* **Texto del ejercicio**
○ ○ ○ ○ ○

Ahora hablemos del último parámetro orbital: la oblicuidad. Es obvio que si las estaciones se deben a la oblicuidad, al cambiar ésta las estaciones deben alterar su intensidad. Un ángulo mayor entre ecuador y eclíptica produciría inviernos más gélidos, por tener al Sol más tendido; un ángulo menor daría escasa variación estacional: el invierno y el verano serían más parecidos entre sí, pues en invierno los rayos del Sol se inclinarían menos que ahora. Además, al variar la oblicuidad, los trópicos y los círculos polares cambian de latitud de la siguiente manera: la latitud de los trópicos se incrementa, y la de los círculos polares se decrementa, lo mismo que se incrementa la oblicuidad.

Para concluir con los efectos orbitales sobre el clima, diremos que éstos efectivamente existen, pero su escala temporal es enorme. Estos cambios climáticos tienen lugar en tiempos del orden de decenas de milenios y mayores.

EL MODERADOR Y EL DESMEMORIADO

Desde el capítulo I hemos dicho que el continente posee características físicas muy distintas al océano, y que éstas afectan mucho al clima: el océano tiene una enorme memoria o inercia térmica y un albedo muy pequeño; el continente, al revés. Es decir, el mar absorbe y guarda una gran cantidad de calor, y el suelo hace ambas cosas pero en mucho menor medida. Esta aseveración se aplica a la superficie desprovista de hielo y nieve; el casquete polar se comporta distinto: su albedo es lo doble que el del suelo y su capacidad calorífica es intermedia a la del océano y el continente. El comportamiento radiacional y térmico de la criosfera es independiente de si está cubriendo mar o suelo.

En el capítulo II mencionamos la deriva continental, o sea el desplazamiento del terreno a escala de tiempos geológicos. El clima resulta afectado por la distribución geográfica de océano y continente, pues el primero es su gran moderador y el segundo es un desmemoriado.

○ ○ ○ ○ ○

* **Datos disponibles**
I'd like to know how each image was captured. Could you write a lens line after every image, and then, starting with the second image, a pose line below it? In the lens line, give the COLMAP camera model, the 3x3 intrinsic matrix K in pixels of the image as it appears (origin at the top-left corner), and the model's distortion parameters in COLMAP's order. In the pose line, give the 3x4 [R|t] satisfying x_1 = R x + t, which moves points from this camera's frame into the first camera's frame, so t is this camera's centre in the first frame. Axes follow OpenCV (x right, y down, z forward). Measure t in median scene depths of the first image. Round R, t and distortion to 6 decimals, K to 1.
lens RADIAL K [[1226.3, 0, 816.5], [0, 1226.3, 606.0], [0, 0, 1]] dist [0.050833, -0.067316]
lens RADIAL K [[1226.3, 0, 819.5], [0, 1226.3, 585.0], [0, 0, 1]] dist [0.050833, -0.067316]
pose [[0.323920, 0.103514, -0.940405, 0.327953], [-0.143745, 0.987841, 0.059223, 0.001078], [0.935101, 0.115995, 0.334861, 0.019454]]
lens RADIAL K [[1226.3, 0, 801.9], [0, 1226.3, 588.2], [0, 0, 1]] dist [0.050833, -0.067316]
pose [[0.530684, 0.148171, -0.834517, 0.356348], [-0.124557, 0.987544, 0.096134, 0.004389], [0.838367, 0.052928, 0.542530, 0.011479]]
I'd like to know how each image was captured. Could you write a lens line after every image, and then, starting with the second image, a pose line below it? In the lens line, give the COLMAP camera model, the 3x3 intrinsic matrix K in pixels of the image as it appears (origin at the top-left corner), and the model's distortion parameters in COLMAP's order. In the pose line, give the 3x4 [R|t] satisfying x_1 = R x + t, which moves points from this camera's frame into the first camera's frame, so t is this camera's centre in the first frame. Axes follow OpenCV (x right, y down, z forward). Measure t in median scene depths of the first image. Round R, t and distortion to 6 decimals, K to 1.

○ ○ ○ ○ ○

* **Tarea pendiente 1**
En el texto sobre el clima, ¿cómo es el albedo del casquete polar en comparación con el del suelo?
* **Tarea pendiente 2**
Continúa el texto sobre el clima a partir de su última oración.
Los datos no intervienen en esto.

* **Respuesta final 1**
Es el doble que el del suelo.

* **Respuesta final 2**
Los cambios climáticos por deriva continental efectivamente existen, pero son mucho más lentos que los orbitales (sección anterior). Como puede verse en la figura II.1, movimientos apreciables de los continentes sólo se dan en tiempos del orden de decenas de Ma o mayores.

LA CAUSA DE LAS GLACIACIONES

Aunque a la fecha no se han identificado completamente los factores que produjeron las glaciaciones, lo más probable es que éstas se deban justamente a la deriva continental como principal causa, mas no la única; ciertamente, las fluctuaciones orbitales retraen y extienden el casquete polar, pero en menor grado y en tiempos mucho menores: decenas de milenios.

Como puede verse en la figura II.1, hace 200 Ma el océano ocupaba cuatro quintas partes del HN, Europa estaba unida a Norteamérica, Asia separada de ellas, y todas lejos del polo; África no aparece aún en ese hemisferio. La composición actual es 3/5 de océano y 2/5 de continente. Esta evolución fue más notable en latitudes altas; p. ej., en el cinturón 60-70°N la continentalidad (fracción de la superficie ocupada por continente) paso de 0 a casi 100%.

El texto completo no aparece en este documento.